Dream here, however you want to, and use your values to steer you in new, exciting, or comforting directions.

Your goals, despite being tangible, are part of a living document. This means they can change and shift as your life changes and shifts. It’s here when the final principle of auditing your reading life becomes most handy.

Determine Future Audit Timeframes

Last, but certainly not least, decide how often you want to audit your reading life. Knowing whether you want to assess your reading life monthly or quarterly, biannually or annually, can help you get a realistic timeframe for your goals. If you audit monthly, you might set smaller goals, whereas if you audit annually, your goals might be bigger and more long term (you can, of course, do longer term goals with shorter audit time frames, but you’ll likely want to look at those longer goals in specified intervals, too).

You do not need all of your auditing to happen simultaneously, and you don’t need to explore all of these facets of your reading life all at once. You can, for example, audit your reading every month while you audit your record keeping twice a year. Maybe you sit down and explore your reading values annually and then follow that with an annual goal setting session.

Whatever works for you is what works for you, and there’s always space to adjust. You can audit how you audit your reading life, just as you can audit you record keeping or goal setting. If it works, identify why; if it doesn’t, try something new.

Be kind to yourself, no matter what your goals, your assessments, or your audits reveal about your reading life. It belongs to you and no one else, and trying to compare yourself with what you believe other readers do is not adding anything to your own experiences. Look objectively, then allow yourself space to journal or write through what you’re thinking, with an eye toward self-generosity and compassion — you aren’t a failure for not meeting a goal or deciding that a goal no longer serves you at this time. Reframe this instead as an opportunity to align your life as it is with what you want and can do, as opposed to what you think you should want and achieve.

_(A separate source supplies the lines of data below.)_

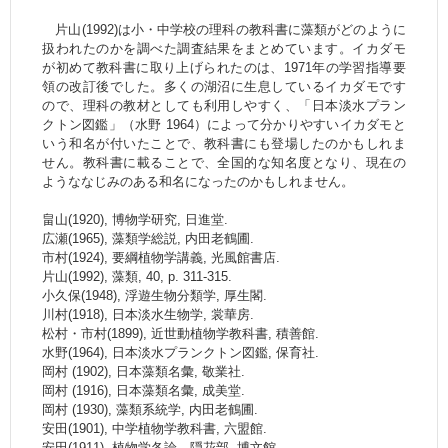
片山(1992)は小・中学校の理科の教科書に藻類がどのように
扱われたのかを調べた調査結果をまとめています。イカダモ
が初めて教科書に取り上げられたのは、1971年の学習指導要
領の改訂後でした。多くの湖沼に生息しているイカダモです
ので、理科の教材としても利用しやすく、「日本淡水プラン
クトン図鑑」（水野 1964）によって分かりやすいイカダモと
いう和名が付いたことで、教科書にも登場したのかもしれま
せん。教科書に載ることで、全国的な知名度となり、現在の
ようななじみのある和名になったのかもしれません。
畠山(1920), 博物学研究, 日進堂.
広瀬(1965), 藻類学総説, 内田老鶴圃.
市村(1924), 要綱植物学講義, 光風館書店.
片山(1992), 藻類, 40, p. 311-315.
小久保(1948), 浮遊生物分類学, 厚生閣.
川村(1918), 日本淡水生物学, 裳華房.
松村・市村(1899), 近世動植物学教科書, 積善館.
水野(1964), 日本淡水プランクトン図鑑, 保育社.
岡村 (1902), 日本藻類名彙, 敬業社.
岡村 (1916), 日本藻類名彙, 成美堂.
岡村 (1930), 藻類系統学, 内田老鶴圃.
安田(1901), 中学植物学教科書, 六盟館.
安田(1911), 植物学各論 隠花部, 博文館.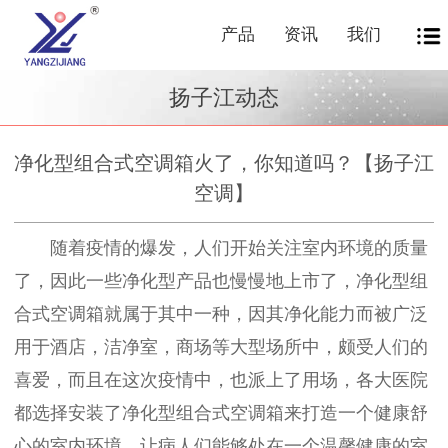
产品
资讯
我们
扬子江动态
净化型组合式空调箱火了，你知道吗？【扬子江
空调】
随着疫情的爆发，人们开始关注室内环境的质量
了，因此一些净化型产品也慢慢地上市了，净化型组
合式空调箱就属于其中一种，因其净化能力而被广泛
用于酒店，洁净室，商场等大型场所中，颇受人们的
喜爱，而且在这次疫情中，也派上了用场，各大医院
都选择安装了净化型组合式空调箱来打造一个健康舒
心的室内环境，让病人们能够处在一个温馨健康的室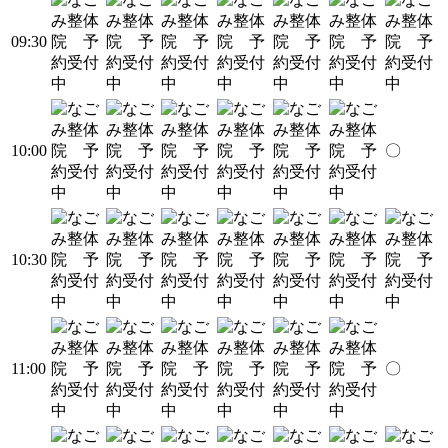
09:30
10:00
〇
10:30
11:00
〇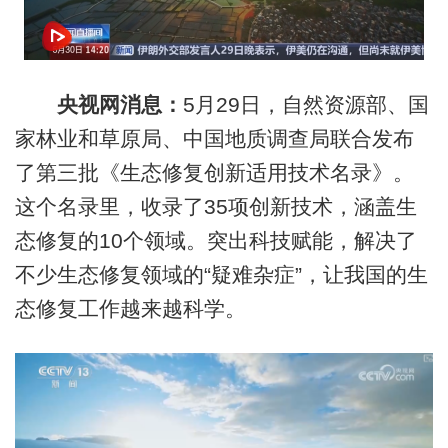
央视网消息：
5月29日，自然资源部、国
家林业和草原局、中国地质调查局联合发布
了第三批《生态修复创新适用技术名录》。
这个名录里，收录了35项创新技术，涵盖生
态修复的10个领域。突出科技赋能，解决了
不少生态修复领域的“疑难杂症”，让我国的生
态修复工作越来越科学。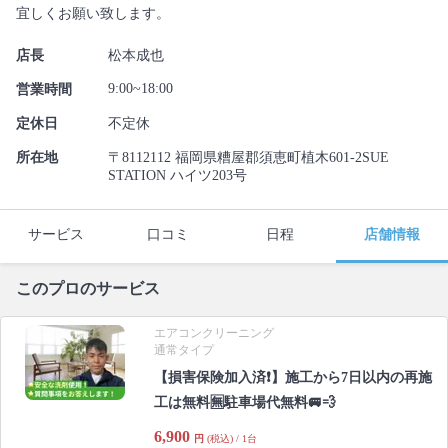
宜しくお願い致します。
店長
松本成也
9:00~18:00
営業時間
定休日
不定休
所在地
〒8112112 福岡県糟屋郡須恵町植木601-2SUE
STATION ハイツ203号
サービス
口コミ
日程
店舗情報
このプロのサービス
エアコンクリーニング
通常タイプ
【損害保険加入済❗️】施工から7日以内の再施
工は無料🈚️駐車場代無料🚐💨
6,900
円
(税込) / 1台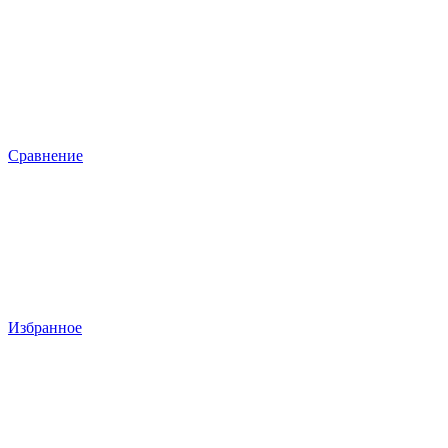
Сравнение
Избранное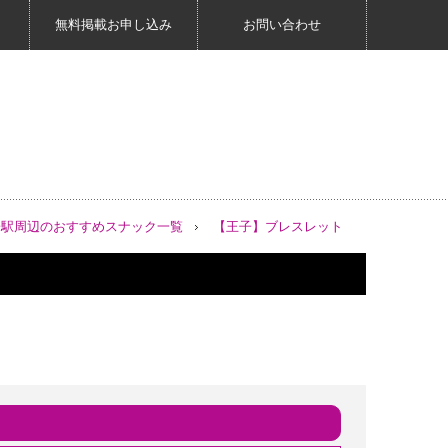
無料掲載お申し込み
お問い合わせ
子駅周辺のおすすめスナック一覧
【王子】ブレスレット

Maybe it’s even worthwhile to skip goal setting or planning all together and instead lean into your values. Maybe the novelty of experience and understanding where those experiences meet your values is all you need to find satisfaction and joy in your reading life.

Be open to change and be open to experiences, just as much as you’re able to open to what you’ll discover by auditing your reading life. Just like auditing your finances or other aspects of your life, by spending time assessing your current situation, you’ll be able to navigate the future with a clearer understanding of what matters most to you and how you can prioritize those things as you move through your daily life.